- [Exercise requirements] Retype everything in the passage about the Obama Presidential Center from "The Home Court" down to "starting June 19.", keeping every word and mark unchanged.

- [Document excerpt]

***

He lives and works in London, where he shares a studio in Stoke Newington with his wife, the British sculptor Annie Morris, with whom he has two children, according to Wikipedia.
Sky of Hope is, by any measure, the most prominent commission of Khan’s career. It places the work of a British Pakistani artist at the literal apex of a monument to American democratic aspiration — a convergence that the center’s curators clearly intended and that Khan has embraced with characteristic intensity.
The Building Itself: A Collaborative Architecture
The Obama Presidential Center’s campus was designed by Tod Williams Billie Tsien Architects — the New York firm whose principal architects are a husband-and-wife team who have spent decades building institutions that prioritize human scale and community — in collaboration with Interactive Design Architects, a Chicago-based firm, according to Wikipedia and ArchDaily. The landscape was overseen by Michael Van Valkenburgh Associates alongside the local firms Site Design Group and Living Habitats, as The Art Newspaper reported in its April 2026 account of the center’s art program.
While the principal architects of the main museum tower and campus buildings are not of South Asian origin, the collaboration with Interactive Design Architects — a Chicago firm with documented engagement with diverse communities across the South Side — reflects the center’s broader commitment to local and collaborative design practices, as ArchDaily noted.
The Home Court athletic and community facility on the campus was designed by Moody Nolan, one of the largest Black-owned architecture firms in the United States, as ArchDaily’s account of the Obama Foundation’s programming confirmed. The facility was the first structure on the campus to open, doing so in late 2025.
The Opening: A Juneteenth Homecoming
The center will open with four days of programming from June 18 through June 21, beginning with a dedication ceremony at John Lewis Plaza, as the Obama Foundation’s official announcement confirmed. The public will gain access to the museum, playground, art installations, landscaped park, and Chicago Public Library branch starting June 19.
Valerie Jarrett, who has served as CEO of the Obama Foundation since leaving the White House, has overseen the project’s decade-long development. “The opening of the Obama Presidential Center will be a beacon of hope to the world and a place where we hope guests will be inspired to bring change home to their communities,” she said in a statement published by the Archpaper. In a separate statement to Fox 32 Chicago, she described the center as being “about the everyday people who make our democracy work, not just those we see in the headlines.”
Khan’s Sky of Hope will be among the first things visitors encounter when they reach the museum’s upper floor — a ceiling full of words from a civil rights speech, hand-stamped over days by a man from Birmingham whose Pakistani father and Welsh mother gave him a life lived between cultures, and who has spent his career making art about exactly that condition: the layering of history, the collapse of time into a single moment, the words that carry the weight of everything that came before.
“It was a wonderful emotional moment,” he told Galerie Magazine, “having those words in our head all that time.”
The people who walk beneath his ceiling on Juneteenth, looking up at thousands of stamped blue words radiating from a skylight, will perhaps understand what he meant.

***

- [Source data]
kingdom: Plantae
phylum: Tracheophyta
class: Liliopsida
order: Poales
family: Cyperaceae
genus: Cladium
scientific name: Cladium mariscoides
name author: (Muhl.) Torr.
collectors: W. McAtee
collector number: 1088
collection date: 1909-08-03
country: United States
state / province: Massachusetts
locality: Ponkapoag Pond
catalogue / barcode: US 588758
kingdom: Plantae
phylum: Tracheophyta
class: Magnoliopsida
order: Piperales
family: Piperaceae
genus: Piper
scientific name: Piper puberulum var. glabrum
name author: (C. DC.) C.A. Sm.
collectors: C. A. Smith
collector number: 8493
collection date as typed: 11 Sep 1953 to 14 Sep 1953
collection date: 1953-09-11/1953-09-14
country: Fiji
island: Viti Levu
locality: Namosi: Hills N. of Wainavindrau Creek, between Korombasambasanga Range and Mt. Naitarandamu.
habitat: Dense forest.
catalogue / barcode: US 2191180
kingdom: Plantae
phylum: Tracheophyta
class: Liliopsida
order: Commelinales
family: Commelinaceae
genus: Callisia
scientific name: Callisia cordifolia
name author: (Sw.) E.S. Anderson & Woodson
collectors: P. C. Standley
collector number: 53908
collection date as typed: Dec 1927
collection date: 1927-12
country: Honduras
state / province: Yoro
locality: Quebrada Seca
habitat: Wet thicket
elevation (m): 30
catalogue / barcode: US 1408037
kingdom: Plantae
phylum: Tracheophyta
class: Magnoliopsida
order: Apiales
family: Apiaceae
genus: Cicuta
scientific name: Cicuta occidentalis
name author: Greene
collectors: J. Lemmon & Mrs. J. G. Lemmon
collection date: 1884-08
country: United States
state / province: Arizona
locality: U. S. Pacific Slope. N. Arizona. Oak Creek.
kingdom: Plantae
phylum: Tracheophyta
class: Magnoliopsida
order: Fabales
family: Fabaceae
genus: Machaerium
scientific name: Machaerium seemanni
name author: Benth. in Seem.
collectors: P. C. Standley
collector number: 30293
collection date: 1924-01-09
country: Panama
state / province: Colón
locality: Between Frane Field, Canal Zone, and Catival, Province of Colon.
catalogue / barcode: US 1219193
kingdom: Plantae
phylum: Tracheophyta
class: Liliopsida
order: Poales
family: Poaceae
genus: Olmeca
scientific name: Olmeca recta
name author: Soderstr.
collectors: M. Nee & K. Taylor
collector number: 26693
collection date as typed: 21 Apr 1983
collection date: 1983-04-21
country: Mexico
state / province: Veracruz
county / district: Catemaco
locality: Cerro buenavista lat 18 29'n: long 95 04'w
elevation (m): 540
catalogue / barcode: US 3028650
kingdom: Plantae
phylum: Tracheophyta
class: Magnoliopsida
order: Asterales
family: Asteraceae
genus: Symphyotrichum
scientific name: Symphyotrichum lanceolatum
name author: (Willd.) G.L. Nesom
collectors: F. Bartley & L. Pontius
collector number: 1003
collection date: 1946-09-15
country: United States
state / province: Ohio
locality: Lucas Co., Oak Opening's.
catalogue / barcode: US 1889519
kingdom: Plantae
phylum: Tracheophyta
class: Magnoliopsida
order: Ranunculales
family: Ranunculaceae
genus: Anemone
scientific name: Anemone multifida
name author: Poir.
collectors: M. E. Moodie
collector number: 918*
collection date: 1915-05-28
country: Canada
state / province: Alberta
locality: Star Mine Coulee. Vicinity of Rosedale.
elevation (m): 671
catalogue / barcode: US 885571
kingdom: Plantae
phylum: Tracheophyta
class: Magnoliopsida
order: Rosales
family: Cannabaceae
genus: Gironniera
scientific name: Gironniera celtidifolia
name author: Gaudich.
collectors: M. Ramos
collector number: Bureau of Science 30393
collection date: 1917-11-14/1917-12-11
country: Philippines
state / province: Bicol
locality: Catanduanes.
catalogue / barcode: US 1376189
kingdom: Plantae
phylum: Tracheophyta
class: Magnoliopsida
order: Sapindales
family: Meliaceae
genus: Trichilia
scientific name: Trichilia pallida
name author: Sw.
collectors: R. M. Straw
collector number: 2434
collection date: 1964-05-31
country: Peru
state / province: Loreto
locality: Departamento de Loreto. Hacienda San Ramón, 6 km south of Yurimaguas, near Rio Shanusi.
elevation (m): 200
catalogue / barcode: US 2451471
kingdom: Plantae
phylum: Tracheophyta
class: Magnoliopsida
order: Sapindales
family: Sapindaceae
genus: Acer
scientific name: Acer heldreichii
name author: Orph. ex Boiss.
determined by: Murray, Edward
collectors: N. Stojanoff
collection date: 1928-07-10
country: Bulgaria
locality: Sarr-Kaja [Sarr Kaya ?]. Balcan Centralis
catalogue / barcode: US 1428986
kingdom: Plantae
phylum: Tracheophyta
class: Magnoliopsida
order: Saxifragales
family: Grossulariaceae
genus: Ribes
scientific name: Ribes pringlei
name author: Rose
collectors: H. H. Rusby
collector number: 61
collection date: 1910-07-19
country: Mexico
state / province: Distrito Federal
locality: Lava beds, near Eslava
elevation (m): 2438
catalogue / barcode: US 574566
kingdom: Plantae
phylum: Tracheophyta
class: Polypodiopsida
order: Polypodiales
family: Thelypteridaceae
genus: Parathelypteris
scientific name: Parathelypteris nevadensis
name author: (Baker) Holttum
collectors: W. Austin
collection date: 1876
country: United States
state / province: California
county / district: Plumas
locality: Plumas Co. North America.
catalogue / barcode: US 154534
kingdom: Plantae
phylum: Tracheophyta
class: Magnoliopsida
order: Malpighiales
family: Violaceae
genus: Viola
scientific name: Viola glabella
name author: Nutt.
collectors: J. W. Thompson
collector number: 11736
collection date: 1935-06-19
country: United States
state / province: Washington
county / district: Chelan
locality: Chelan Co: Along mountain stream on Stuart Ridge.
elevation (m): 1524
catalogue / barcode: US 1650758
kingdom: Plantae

***

- [Result of this exercise]
The Home Court athletic and community facility on the campus was designed by Moody Nolan, one of the largest Black-owned architecture firms in the United States, as ArchDaily’s account of the Obama Foundation’s programming confirmed. The facility was the first structure on the campus to open, doing so in late 2025.
The Opening: A Juneteenth Homecoming
The center will open with four days of programming from June 18 through June 21, beginning with a dedication ceremony at John Lewis Plaza, as the Obama Foundation’s official announcement confirmed. The public will gain access to the museum, playground, art installations, landscaped park, and Chicago Public Library branch starting June 19.